Get High Quality Photos Using Your Cell Phone

Get High Quality Photos Using Your Cell Phone

Photo by CC user FirmBee on Pixabay

Even professional photographers like Keith Springer who have the access to professional equipment don’t underestimate the power to take great photos with smartphones. Some of the newer phones have fairly sophisticated cameras and features to help you get the best pics and combined with some basic techniques you can get some really great results. Here are some tips to get the best pictures possible from your phone!

Apps Can Help

There are lots of apps out there that will let you apply really interesting and fun filters to your photos. The downside is that some of the best filters are also very popular and the last thing you want is for your photos to get lost in the crowd. Consider using apps that give you some control over how your camera takes the pictures in the first place by allowing you to adjust focus and exposure. If you still feel like you want to make some changes to the image, use a photo editing app that will allow you to make your own changes rather than just applying standard filters.

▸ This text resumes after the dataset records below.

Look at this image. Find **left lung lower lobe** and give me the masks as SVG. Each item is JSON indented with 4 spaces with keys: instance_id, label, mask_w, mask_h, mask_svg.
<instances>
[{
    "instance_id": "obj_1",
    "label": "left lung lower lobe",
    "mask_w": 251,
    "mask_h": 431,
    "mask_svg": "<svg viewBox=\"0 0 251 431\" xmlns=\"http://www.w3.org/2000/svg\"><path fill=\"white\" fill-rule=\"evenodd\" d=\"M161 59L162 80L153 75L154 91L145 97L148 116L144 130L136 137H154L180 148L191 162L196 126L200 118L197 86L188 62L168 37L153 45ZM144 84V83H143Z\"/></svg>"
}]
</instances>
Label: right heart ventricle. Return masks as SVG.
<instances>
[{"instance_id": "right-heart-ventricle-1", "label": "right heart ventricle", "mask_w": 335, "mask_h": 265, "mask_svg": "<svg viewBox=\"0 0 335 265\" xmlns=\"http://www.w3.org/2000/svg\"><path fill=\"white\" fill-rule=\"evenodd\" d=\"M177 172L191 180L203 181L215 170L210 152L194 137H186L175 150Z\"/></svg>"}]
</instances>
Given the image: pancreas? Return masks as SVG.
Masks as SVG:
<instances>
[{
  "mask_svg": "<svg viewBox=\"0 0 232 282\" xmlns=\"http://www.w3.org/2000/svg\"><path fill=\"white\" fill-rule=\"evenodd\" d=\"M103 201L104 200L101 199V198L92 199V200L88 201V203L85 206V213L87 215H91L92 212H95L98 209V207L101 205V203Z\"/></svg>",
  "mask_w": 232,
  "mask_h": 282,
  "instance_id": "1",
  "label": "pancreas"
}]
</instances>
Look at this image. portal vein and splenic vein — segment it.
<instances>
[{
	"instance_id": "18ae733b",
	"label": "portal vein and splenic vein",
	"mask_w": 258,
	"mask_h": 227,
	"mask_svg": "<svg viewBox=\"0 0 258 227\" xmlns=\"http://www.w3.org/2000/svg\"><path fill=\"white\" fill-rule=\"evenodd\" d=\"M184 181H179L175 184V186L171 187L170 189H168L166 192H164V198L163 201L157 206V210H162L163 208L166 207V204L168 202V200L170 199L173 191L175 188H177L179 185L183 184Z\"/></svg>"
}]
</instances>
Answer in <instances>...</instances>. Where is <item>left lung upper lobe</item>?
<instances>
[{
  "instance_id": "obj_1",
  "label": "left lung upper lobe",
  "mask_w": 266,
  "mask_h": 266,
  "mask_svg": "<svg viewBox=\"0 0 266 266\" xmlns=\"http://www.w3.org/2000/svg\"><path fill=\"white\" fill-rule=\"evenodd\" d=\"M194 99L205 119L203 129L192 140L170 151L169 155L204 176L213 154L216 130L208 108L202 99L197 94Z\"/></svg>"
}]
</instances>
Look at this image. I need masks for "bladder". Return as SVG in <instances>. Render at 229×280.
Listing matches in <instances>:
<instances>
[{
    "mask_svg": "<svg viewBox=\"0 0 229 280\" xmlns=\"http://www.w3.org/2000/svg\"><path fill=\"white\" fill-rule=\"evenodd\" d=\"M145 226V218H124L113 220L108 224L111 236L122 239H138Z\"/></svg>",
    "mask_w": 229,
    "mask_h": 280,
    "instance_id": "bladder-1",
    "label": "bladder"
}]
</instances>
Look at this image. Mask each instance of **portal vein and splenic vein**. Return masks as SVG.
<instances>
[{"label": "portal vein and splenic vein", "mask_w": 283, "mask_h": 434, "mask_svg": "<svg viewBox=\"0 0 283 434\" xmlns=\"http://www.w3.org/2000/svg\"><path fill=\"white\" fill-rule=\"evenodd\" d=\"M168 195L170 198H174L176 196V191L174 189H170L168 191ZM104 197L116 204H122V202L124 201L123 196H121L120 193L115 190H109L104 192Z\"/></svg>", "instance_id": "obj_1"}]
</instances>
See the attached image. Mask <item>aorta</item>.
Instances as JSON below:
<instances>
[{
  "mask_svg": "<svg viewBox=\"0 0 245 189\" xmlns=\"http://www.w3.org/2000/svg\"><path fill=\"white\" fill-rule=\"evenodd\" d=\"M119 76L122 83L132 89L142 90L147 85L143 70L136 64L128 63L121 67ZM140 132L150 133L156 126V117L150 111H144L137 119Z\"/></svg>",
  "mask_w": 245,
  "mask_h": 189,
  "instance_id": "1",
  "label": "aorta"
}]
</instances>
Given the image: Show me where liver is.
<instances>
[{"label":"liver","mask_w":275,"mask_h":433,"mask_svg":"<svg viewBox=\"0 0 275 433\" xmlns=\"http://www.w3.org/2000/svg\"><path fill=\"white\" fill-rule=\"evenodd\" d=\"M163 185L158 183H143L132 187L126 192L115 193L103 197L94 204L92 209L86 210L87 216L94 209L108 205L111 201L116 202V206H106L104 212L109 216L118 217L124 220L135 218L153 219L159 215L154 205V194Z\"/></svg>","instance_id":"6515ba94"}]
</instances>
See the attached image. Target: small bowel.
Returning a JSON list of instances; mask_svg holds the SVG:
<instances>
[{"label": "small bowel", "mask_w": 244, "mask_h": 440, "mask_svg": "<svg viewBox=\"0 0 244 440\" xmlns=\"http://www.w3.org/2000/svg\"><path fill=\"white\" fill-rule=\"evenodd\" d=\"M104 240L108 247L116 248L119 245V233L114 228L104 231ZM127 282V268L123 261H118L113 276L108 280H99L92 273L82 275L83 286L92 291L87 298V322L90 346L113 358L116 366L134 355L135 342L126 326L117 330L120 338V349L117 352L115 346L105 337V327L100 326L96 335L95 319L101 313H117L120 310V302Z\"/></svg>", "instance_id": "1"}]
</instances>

Get to Know What Your Phone Can Do

The newer phones especially have a lot of built-in features that can help you take great pictures. Most will allow you to see gridlines which follow the “rule of thirds” – the idea that your photo should be broken down into thirds both side to side and up and down. The best shots are those that have the focus of attention at the intersection of these lines. Also, make sure that you know what the different settings on your phone’s camera software are for – if you don´t know what “HDR” means, or how it affects what you can do, now is the time to figure it out.

Don’t Use the Flash

Great lighting is a key element of a great picture – lighting is what gives them texture, shadow, depth and interest. At the best of times, photos taken with a flash can look flat and artificial, and the flash on your phone is more likely to produce those kinds of results. Think about every time you see a photo in which people have red-eyes and a startled “deer in the headlights” look on their faces and the chances are it was taken with a flash. Instead, train yourself to look for and recognize interesting lighting conditions, and work with your camera’s abilities (some, for example, have settings for dim lighting) and software to take the right picture for the conditions.

Take Lots of Pictures

The days of being limited by the number of exposures left on your roll of film, or the high costs and time delays involved with printing your pictures are long gone. There is nothing to stop you from taking as many pictures as you like, and this allows you to experiment with different settings, different techniques, different angles. Figure out what works for you as you develop you own way of seeing and capturing the world around you!

Happy snapping!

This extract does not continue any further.